International Food Festival Celebrates Diversity
Thursday, July 3, 2008
Category: Arts & Entertainment > Columns
For students who are contented with the proximity of the Asian Ghetto and the hodgepodge of restaurants along Telegraph, there's little reason to take the 51 down to San Pablo Ave. unless you're looking to procure ingredients for an authentic curry-and even then, the convenience of Naan 'n' Curry is motivation enough to avoid the trek. Factor in North Side's well-known Gourmet Ghetto-home to such institutions as the illustrious Chez Panisse-and it's no wonder the culinary wealth of West Berkeley is easily missed.
Last Sunday's third annual Berkeley International Food Festival presented the perfect opportunity and plenty of incentive to explore this oft-overlooked corner of Berkeley.
The white tents of food vendors and celebratory balloons were spread across several blocks in all directions from the intersection of University and San Pablo Avenues. Appropriately dubbed West Berkeley's "International Market," the relatively small area is densely populated by family-owned restaurants serving cuisine from places as different as Thailand and Jamaica, specialty food markets selling hard-to-find spices and gift shops full of imported novelties and decor.
With most of the permanent eateries offering delicious wares on tables set up right outside their doors and music at almost every corner, the festival took on the lively atmosphere of a sidewalk sale combined with a neighborhood block party. Dancers in be-sequined unmentionables with bright feather headdresses towering above their brows wandered along San Pablo's sidewalks with the rest of Sunday's festival-goers. Outside one of the many sari boutiques, women had their wrists adorned with henna.
Although the festival is organized to showcase this underappreciated neighborhood, it would be inaccurate to say that the West Berkeley establishments were the stars of the festival-they seemed more like pit stops in between the islands of tent villages.
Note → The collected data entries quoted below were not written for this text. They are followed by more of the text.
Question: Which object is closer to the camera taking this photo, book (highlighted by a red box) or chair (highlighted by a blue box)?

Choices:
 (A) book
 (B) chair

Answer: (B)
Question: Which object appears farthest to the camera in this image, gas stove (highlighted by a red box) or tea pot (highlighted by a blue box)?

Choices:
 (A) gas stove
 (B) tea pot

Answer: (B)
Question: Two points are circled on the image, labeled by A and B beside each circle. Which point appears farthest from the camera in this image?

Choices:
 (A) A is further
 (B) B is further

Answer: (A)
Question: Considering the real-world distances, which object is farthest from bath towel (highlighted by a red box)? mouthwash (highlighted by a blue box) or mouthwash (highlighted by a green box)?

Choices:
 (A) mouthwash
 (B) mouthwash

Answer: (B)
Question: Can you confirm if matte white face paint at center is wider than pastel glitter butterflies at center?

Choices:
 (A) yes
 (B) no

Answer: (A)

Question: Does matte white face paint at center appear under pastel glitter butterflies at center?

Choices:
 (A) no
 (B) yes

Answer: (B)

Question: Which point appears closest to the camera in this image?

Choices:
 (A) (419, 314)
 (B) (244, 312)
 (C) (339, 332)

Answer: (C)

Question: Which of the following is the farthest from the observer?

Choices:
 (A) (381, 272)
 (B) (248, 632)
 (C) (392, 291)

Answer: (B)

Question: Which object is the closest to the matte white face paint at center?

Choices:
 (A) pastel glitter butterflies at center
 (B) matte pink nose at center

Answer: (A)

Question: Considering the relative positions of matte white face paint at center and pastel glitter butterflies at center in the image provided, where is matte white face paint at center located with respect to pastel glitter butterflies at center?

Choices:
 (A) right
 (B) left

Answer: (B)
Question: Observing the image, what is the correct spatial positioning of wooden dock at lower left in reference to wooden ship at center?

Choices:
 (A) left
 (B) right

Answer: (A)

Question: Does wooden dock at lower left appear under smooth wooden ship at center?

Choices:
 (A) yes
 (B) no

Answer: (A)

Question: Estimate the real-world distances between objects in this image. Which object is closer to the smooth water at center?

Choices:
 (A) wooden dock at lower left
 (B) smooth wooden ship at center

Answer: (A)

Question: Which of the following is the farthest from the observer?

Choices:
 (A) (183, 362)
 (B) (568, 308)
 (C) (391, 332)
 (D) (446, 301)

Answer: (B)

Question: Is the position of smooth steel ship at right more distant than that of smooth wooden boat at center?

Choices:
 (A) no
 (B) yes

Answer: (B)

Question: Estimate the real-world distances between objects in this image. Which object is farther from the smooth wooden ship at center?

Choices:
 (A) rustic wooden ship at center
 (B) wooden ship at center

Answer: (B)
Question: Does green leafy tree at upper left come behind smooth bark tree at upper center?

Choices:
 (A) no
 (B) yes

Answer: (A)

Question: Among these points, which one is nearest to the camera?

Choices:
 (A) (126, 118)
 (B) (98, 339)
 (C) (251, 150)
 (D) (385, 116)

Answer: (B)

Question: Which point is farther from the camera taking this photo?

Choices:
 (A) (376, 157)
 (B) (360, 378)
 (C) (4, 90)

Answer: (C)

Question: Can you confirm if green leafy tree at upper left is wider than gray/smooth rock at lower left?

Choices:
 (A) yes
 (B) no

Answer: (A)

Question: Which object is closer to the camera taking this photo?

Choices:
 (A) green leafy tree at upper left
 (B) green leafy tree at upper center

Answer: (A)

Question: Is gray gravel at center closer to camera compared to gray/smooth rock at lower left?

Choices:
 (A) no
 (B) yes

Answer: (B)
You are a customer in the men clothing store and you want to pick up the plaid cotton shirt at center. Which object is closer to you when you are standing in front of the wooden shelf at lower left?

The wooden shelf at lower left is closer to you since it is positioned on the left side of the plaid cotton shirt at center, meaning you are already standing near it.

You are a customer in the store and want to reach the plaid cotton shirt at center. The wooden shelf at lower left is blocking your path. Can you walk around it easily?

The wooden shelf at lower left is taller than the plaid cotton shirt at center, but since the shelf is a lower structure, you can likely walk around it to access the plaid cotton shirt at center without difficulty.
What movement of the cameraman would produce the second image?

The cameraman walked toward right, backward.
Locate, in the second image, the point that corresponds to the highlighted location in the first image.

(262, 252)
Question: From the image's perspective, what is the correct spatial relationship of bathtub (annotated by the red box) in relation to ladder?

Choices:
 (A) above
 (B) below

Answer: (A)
Some of the flashiest foods-Ghanian plantains, sticky rice and banana wrapped in banana leaf, Brazilian bean fritters-were sold from beneath tents. However, the merchants proved to offer the best deals and opportunities for sampling. For the most part, the booths required committing to pricey platefuls of unfamiliar cuisine, making them a risky investment. The surprisingly filling three-for-$2 samosas from Priya Indian Cuisine or comparably priced slices of thin crust cheese perfection from Lanesplitters proved much more satisfying and better tasting than the $7 medium helping of lukewarm porcini ravioli from a vendor. Also, it must be advised that navigating the crowded festival sidewalks is a much less precarious enterprise with a sample-sized serving in hand-take it from someone who had their barely-eaten naan knocked onto the ground by a careless pedestrian.
In addition to the array of globetrotting cuisine, the festival also offered an equal serving of non-gustatory entertainment to celebrate the neighborhood's ethnic diversity. The Berkeley Folk Festival was running concurrently at Freight and Salvage Coffeehouse and most of the tent corners had some kind of live dance or music performance.
Since most of the action concentrated in the few blocks on University just west of San Pablo, there was little to draw eaters to the farthest regions of the festival's boundaries and, consequently, these neglected restaurants were noticeably less festive. The empty tables outside of the Temple Bar Tiki Restaurant and Lounge, located at the westernmost edge of the festival, were a sad sight compared to the crowded patio furniture just a few blocks up the street.
While the diverse restaurants surrounding San Pablo and University aren't likely to be regularly patronized by college students living above Shattuck, the Berkeley International Food Festival is at least one day of the year when your stomach will thank you for making the trip.